CORE discusses hook up culture on campus
November 3, 2009
Sociology Department Professor Danielle Currier revealed some secrets about “hooking up” during C.O.R.E.’s (Conversations on Reconciliation and Equality) second session of the year Thursday.
Currier’s talk, entitled “Can I Getcha Number? The Culture of Hooking Up at William and Mary,” was aimed at providing College students and staff with an outlet to discuss their perspectives and opinions on what it means to “hook up.”
The discussion began with students filling out a paper stating their age, race, gender and definition of a hook up as they entered the Caf’s side room.
Definitions were as varied as “any sexual encounter outside of a relationship,” to a “one-night stand,” to some who just simply wrote “sex.” Some gave “a boyfriend or girlfriend” as a response, but those were in the minority.
“A fuzzy definition of hooking up serves everyone well,” Currier said in response to the exercise. “Nobody’s reputation is hurt.”

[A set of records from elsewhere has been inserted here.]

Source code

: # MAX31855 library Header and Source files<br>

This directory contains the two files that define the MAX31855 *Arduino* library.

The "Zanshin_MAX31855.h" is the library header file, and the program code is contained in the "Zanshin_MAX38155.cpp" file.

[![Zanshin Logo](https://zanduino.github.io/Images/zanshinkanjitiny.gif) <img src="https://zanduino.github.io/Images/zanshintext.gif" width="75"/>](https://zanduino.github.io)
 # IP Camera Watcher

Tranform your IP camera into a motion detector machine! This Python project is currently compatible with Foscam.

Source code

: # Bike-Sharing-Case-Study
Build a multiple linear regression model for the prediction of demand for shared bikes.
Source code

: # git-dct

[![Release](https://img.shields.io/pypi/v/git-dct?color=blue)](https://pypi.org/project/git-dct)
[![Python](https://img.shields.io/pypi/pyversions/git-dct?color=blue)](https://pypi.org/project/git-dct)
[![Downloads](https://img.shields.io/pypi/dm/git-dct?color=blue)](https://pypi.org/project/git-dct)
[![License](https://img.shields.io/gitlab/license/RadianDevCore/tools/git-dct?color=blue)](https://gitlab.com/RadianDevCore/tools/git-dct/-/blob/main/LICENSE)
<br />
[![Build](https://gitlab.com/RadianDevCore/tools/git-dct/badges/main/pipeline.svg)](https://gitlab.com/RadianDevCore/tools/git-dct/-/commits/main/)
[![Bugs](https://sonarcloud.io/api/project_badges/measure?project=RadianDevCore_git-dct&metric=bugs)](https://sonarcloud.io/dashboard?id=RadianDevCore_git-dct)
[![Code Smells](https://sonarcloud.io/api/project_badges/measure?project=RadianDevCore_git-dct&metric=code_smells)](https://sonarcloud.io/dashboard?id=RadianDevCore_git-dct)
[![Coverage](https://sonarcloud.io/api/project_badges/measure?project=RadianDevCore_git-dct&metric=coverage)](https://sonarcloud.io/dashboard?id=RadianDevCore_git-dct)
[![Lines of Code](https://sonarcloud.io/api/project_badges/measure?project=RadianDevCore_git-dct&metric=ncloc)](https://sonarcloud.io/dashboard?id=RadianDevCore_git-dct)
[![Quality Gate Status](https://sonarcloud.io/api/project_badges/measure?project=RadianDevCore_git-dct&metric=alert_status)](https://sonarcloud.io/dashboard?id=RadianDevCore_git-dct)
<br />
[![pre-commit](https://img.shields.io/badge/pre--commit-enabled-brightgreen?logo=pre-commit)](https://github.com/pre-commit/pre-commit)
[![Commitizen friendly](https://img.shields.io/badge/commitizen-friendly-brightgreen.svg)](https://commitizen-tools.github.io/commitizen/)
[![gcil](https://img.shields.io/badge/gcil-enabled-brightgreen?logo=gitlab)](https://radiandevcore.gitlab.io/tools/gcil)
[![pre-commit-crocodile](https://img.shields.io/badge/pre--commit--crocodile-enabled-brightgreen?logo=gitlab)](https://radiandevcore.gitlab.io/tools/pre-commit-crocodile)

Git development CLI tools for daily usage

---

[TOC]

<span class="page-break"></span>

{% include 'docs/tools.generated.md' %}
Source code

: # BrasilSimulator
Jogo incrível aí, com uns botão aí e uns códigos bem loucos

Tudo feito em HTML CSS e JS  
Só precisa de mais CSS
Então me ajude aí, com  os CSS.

Currier said that men, by exaggerating their sexual escapades, yearn to establish reputations as studs. Women, on the other hand, downplay their experiences to avoid being labeled promiscuous.
Currier first noticed these trends while conducting a three-year study at Radford University in Southwestern Virginia. Using both surveys and interviews, she also learned that alcohol and boredom serves as instigators for sexual encounters.
“From friends, I’ve learned that Radford is a loose community and I was not very surprised to learn that they are engaging in this activity,” Kevin Buckler ’12 said.
At the end of the talk, many of the attendees reported a dramatic change in their opinions on hooking up. In some cases of sexual assault, the session even encouraged them to report the incident and seek counseling.
When asked about the culture of hooking up at the College compared to Radford, Currier responded that
College students probably hook up less for several reasons: a greater middle-upper class, a more academic focus and less of an alcohol culture.
However, Buckler said that there was definitely a clear hook up society on campus.
“The sex community is very hush-hush here, but there is definitely a significant group of students, both gay and straight, that are hooking up on a regular basis,” he said.
In the future, Currier said she hopes to continue her research on relationships by delving into stigma management and the ways women can avoid labels. She is also interested in studying the disparity in sexual practices between different races and sexual orientations.